Battlefield Hardline Review

Written by Rick Lane

March 27, 2015 | 10:27

Tags: #battlefield-hardline

Companies: #ea #visceral-games


Battlefield Hardline Review

Battlefield: Hardline Review

Price: £49.99
Developer: Visceral Games
Publisher: EA
Platforms: PC, Xbox One, PS4
Version Reviewed: PC

I'm not sure precisely when Battlefield Hardline stopped being about the police, but I realised this had happened when I found myself driving a tank. Having escaped from a decomissioned missile silo owned by a howling mad military fetishist, cop-turned-convict-turned-vigilante Nick Mendoza proceeds to single-handedly assault an airfield belonging to the same backwater general. In the ensuing battle, Mendoza mans the artillery gun of a defunct AC-130 reconnaissance plane, slaughters a small army's worth of enemies, and engages in a tank battle showdown with his redneck adversary.

Battlefield Hardline Review

Battlefield Hardline is not a terrible game, but it is an atrocious police game. The single-player is morally repugnant, narratively absurd, and mechanically all over the place. The multiplayer fares better, going some way to adapt the familiar Battlefield formula to a Cops 'n' Robbers theme. But in Hardline's context the grand scale and thunderous combat which made Battlefield's multiplayer a success is as much a hindrance as it is a help.

Before we delve into that side of the game, let's discuss the single-player a little more. Boy oh boy it's a mess. Things start out with some potential. After a brief introduction which shows Mendoza dressed in convict's orange and on his way to prison, the scene flashes back to three years earlier, where Mendoza and his partner Stoddard bust down the door of a local gang. The arrest goes awry, and the pair end up in a high-speed pursuit ending with a teeth-rattling collision, one handcuffed perp, and several bullet-strewn corpses.

Battlefield Hardline Review

The fallout from this fudged arrest causes Miami PD's Captain Dawes (voiced by The Shield's Benito Martinez) to set Mendoza up with a new partner Kai. The pair grudgingly set about tackling a drug smuggling ring. As their investigation deepens, Mendoza becomes increasingly convinced that his former partner Stoddard is corrupt, while Kai is concerned that Mendoza's determination to rock the boat will land them both in alligator-strewn water.

The opening few missions make a half-decent attempt at police fiction. Line-by-line the script is fairly well written. It's sharp, it's witty, and its central cast of characters are well thought out. The police theme also extends to the systems, most notably in the ability to "freeze" enemies by showing them your police badge. This causes them to hold their hands up, letting you throw them to the ground and handcuff them. But this only works with a maximum of three opponents in the vicinity, and if you don't keep your guns trained on them, they might take a pot-shot at you. You're also equipped with a taser, which ostensibly lets you take down criminals non-lethally.
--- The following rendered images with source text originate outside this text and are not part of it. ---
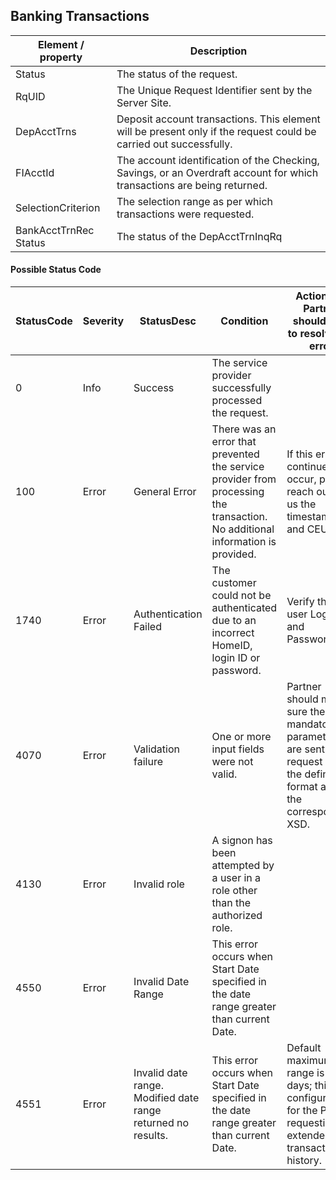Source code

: ## Banking Transactions

| Element / property | Description |
| --- | --- |
| Status | The status of the request. |
| RqUID | The Unique Request Identifier sent by the Server Site. |
| DepAcctTrns | Deposit account transactions. This element will be present only if the request could be carried out successfully. |
| FIAcctId | The account identification of the Checking, Savings, or an Overdraft account for which transactions are being returned. |
| SelectionCriterion | The selection range as per which transactions were requested. |
| BankAcctTrnRec Status | The status of the DepAcctTrnInqRq |


#### Possible Status Code

| StatusCode | Severity | StatusDesc | Condition | Action API Partner should take to resolve the error |
| --- | --- | --- | --- | --- |
| 0 | Info | Success | The service provider successfully processed the request. | | 
| 100 | Error | General Error | There was an error that prevented the service provider from processing the transaction. No additional information is provided. | If this error continues to occur, please reach out to us the timestamp and CEUserId. |
| 1740 | Error | Authentication Failed | The customer could not be authenticated due to an incorrect HomeID, login ID or password. | Verify the user Login ID and Password. |
| 4070 | Error | Validation failure | One or more input fields were not valid. | Partner should make sure the mandatory parameters are sent in the request and in the defined format as in the corresponding XSD. |
| 4130 | Error | Invalid role | A signon has been attempted by a user in a role other than the authorized role. | |
| 4550 | Error | Invalid Date Range | This error occurs when Start Date specified in the date range greater than current Date. | |
| 4551 | Error | Invalid date range. Modified date range returned no results. | This error occurs when Start Date specified in the date range greater than current Date. | Default maximum range is 90 days; this is configurable for the Partner requesting extended transaction history. |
Battlefield Hardline Review

In theory this allows you to approach the game from a stealthy, non-lethal perspective. What's more, Hardline encourages you to do this through allocating "warrants" to specific enemies, who earn you big points if arrested, unlocking extra equipment. Unfortunately, in practice it doesn't work especially well. If an opponent spots you, all enemies in the area are automatically alerted to your presence, and there is no way to arrest a suspect apart from using the badge. Both your taser and your baton effectively kill criminals, and other non-lethal equipment such as flashbangs, bean-bag shotguns, are mysteriously absent from your arsenal.
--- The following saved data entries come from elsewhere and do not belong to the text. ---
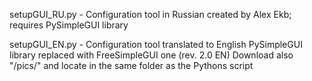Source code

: setupGUI_RU.py - Configuration tool in Russian created by Alex Ekb; 
                 requires PySimpleGUI library

setupGUI_EN.py - Configuration tool translated to English
                 PySimpleGUI library replaced with FreeSimpleGUI one (rev. 2.0 EN)
                 Download also "/pics/" and locate in the same folder as the Pythons script
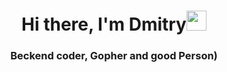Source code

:<h1 align="center">Hi there, I'm Dmitry<img src="https://github.com/blackcater/blackcater/raw/main/images/Hi.gif" height="32"/></h1>
<h3 align="center">Beckend coder, Gopher and good Person)</h3>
One might argue this is because Mendoza is a detective and not a member of SWAT. But this claim holds no water when the game allows you access to grappling hooks and zip-lines, which the campaign explains away in the script as "Borrowed from SWAT". Incidentally, the campaign only makes a token effort at incorporating these items, occasionally giving you the option to climb onto a roof to gain a better vantage point.

Battlefield Hardline Review

Around halfway through Visceral must have realised making a police game is actually quite difficult, requiring a certain amount of mechanical nuance. Not because the campaign suddenly improves, but because it gives up on the police theme almost entirely. At the drop of a ski-mask you go from fuzz to fugitive, evading police searchlights in the desert, and breaking into a car-dealership owned by Korean gangsters. There's even a complex "heist" mission wherein you must crack a high-security vault to steal money because of reasons. This involves murdering dozens of legitimately employed security guards who, in reality, would probably be former policemen.